- [AVAILABLE RECORDS]
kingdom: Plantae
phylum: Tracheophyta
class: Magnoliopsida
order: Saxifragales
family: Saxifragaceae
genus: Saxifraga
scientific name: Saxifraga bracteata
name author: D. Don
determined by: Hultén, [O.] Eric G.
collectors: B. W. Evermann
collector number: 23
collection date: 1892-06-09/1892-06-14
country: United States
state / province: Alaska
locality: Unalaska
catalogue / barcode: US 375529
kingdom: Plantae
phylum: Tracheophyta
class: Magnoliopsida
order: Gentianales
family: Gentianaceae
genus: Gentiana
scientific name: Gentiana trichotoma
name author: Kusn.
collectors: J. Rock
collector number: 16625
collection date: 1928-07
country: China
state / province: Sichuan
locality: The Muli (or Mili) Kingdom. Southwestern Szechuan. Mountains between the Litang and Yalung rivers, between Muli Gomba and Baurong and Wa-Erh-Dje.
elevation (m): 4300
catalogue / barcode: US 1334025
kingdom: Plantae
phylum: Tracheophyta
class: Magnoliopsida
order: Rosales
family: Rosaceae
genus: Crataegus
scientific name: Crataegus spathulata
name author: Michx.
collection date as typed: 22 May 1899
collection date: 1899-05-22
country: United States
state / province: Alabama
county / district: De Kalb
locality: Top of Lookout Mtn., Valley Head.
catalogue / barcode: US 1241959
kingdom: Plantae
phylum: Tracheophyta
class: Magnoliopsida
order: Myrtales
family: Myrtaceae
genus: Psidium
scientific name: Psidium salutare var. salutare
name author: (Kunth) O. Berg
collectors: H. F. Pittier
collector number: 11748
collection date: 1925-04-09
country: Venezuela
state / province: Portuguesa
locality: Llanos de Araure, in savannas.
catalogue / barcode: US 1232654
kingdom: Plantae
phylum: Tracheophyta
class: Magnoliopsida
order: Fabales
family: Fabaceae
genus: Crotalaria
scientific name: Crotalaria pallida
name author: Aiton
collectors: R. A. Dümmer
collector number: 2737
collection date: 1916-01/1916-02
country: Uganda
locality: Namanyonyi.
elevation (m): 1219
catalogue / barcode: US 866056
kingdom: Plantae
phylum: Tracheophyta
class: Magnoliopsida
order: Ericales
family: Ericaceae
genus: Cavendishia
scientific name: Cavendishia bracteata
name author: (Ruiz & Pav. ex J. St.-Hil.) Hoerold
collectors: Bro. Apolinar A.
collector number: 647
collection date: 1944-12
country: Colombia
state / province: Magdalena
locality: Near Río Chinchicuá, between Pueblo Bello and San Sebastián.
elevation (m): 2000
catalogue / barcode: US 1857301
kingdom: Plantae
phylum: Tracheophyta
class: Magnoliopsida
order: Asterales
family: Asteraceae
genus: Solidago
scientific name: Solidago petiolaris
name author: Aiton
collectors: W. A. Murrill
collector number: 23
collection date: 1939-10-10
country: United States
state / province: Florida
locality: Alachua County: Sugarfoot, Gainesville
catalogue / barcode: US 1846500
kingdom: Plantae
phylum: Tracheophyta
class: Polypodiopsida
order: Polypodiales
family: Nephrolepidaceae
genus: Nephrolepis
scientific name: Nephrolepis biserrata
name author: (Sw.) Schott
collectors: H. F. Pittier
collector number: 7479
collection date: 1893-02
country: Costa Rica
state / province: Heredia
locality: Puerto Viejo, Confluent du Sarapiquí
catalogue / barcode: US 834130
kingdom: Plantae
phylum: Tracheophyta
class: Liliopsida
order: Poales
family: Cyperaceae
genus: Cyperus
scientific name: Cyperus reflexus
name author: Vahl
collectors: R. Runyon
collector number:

- [DO THIS] Format the lines of all the items above as a JSON list of strings, one string per line, omitting blank lines.

- [THE REPLY]
[
  "kingdom: Plantae",
  "phylum: Tracheophyta",
  "class: Magnoliopsida",
  "order: Saxifragales",
  "family: Saxifragaceae",
  "genus: Saxifraga",
  "scientific name: Saxifraga bracteata",
  "name author: D. Don",
  "determined by: Hultén, [O.] Eric G.",
  "collectors: B. W. Evermann",
  "collector number: 23",
  "collection date: 1892-06-09/1892-06-14",
  "country: United States",
  "state / province: Alaska",
  "locality: Unalaska",
  "catalogue / barcode: US 375529",
  "kingdom: Plantae",
  "phylum: Tracheophyta",
  "class: Magnoliopsida",
  "order: Gentianales",
  "family: Gentianaceae",
  "genus: Gentiana",
  "scientific name: Gentiana trichotoma",
  "name author: Kusn.",
  "collectors: J. Rock",
  "collector number: 16625",
  "collection date: 1928-07",
  "country: China",
  "state / province: Sichuan",
  "locality: The Muli (or Mili) Kingdom. Southwestern Szechuan. Mountains between the Litang and Yalung rivers, between Muli Gomba and Baurong and Wa-Erh-Dje.",
  "elevation (m): 4300",
  "catalogue / barcode: US 1334025",
  "kingdom: Plantae",
  "phylum: Tracheophyta",
  "class: Magnoliopsida",
  "order: Rosales",
  "family: Rosaceae",
  "genus: Crataegus",
  "scientific name: Crataegus spathulata",
  "name author: Michx.",
  "collection date as typed: 22 May 1899",
  "collection date: 1899-05-22",
  "country: United States",
  "state / province: Alabama",
  "county / district: De Kalb",
  "locality: Top of Lookout Mtn., Valley Head.",
  "catalogue / barcode: US 1241959",
  "kingdom: Plantae",
  "phylum: Tracheophyta",
  "class: Magnoliopsida",
  "order: Myrtales",
  "family: Myrtaceae",
  "genus: Psidium",
  "scientific name: Psidium salutare var. salutare",
  "name author: (Kunth) O. Berg",
  "collectors: H. F. Pittier",
  "collector number: 11748",
  "collection date: 1925-04-09",
  "country: Venezuela",
  "state / province: Portuguesa",
  "locality: Llanos de Araure, in savannas.",
  "catalogue / barcode: US 1232654",
  "kingdom: Plantae",
  "phylum: Tracheophyta",
  "class: Magnoliopsida",
  "order: Fabales",
  "family: Fabaceae",
  "genus: Crotalaria",
  "scientific name: Crotalaria pallida",
  "name author: Aiton",
  "collectors: R. A. Dümmer",
  "collector number: 2737",
  "collection date: 1916-01/1916-02",
  "country: Uganda",
  "locality: Namanyonyi.",
  "elevation (m): 1219",
  "catalogue / barcode: US 866056",
  "kingdom: Plantae",
  "phylum: Tracheophyta",
  "class: Magnoliopsida",
  "order: Ericales",
  "family: Ericaceae",
  "genus: Cavendishia",
  "scientific name: Cavendishia bracteata",
  "name author: (Ruiz & Pav. ex J. St.-Hil.) Hoerold",
  "collectors: Bro. Apolinar A.",
  "collector number: 647",
  "collection date: 1944-12",
  "country: Colombia",
  "state / province: Magdalena",
  "locality: Near Río Chinchicuá, between Pueblo Bello and San Sebastián.",
  "elevation (m): 2000",
  "catalogue / barcode: US 1857301",
  "kingdom: Plantae",
  "phylum: Tracheophyta",
  "class: Magnoliopsida",
  "order: Asterales",
  "family: Asteraceae",
  "genus: Solidago",
  "scientific name: Solidago petiolaris",
  "name author: Aiton",
  "collectors: W. A. Murrill",
  "collector number: 23",
  "collection date: 1939-10-10",
  "country: United States",
  "state / province: Florida",
  "locality: Alachua County: Sugarfoot, Gainesville",
  "catalogue / barcode: US 1846500",
  "kingdom: Plantae",
  "phylum: Tracheophyta",
  "class: Polypodiopsida",
  "order: Polypodiales",
  "family: Nephrolepidaceae",
  "genus: Nephrolepis",
  "scientific name: Nephrolepis biserrata",
  "name author: (Sw.) Schott",
  "collectors: H. F. Pittier",
  "collector number: 7479",
  "collection date: 1893-02",
  "country: Costa Rica",
  "state / province: Heredia",
  "locality: Puerto Viejo, Confluent du Sarapiquí",
  "catalogue / barcode: US 834130",
  "kingdom: Plantae",
  "phylum: Tracheophyta",
  "class: Liliopsida",
  "order: Poales",
  "family: Cyperaceae",
  "genus: Cyperus",
  "scientific name: Cyperus reflexus",
  "name author: Vahl",
  "collectors: R. Runyon",
  "collector number:"
]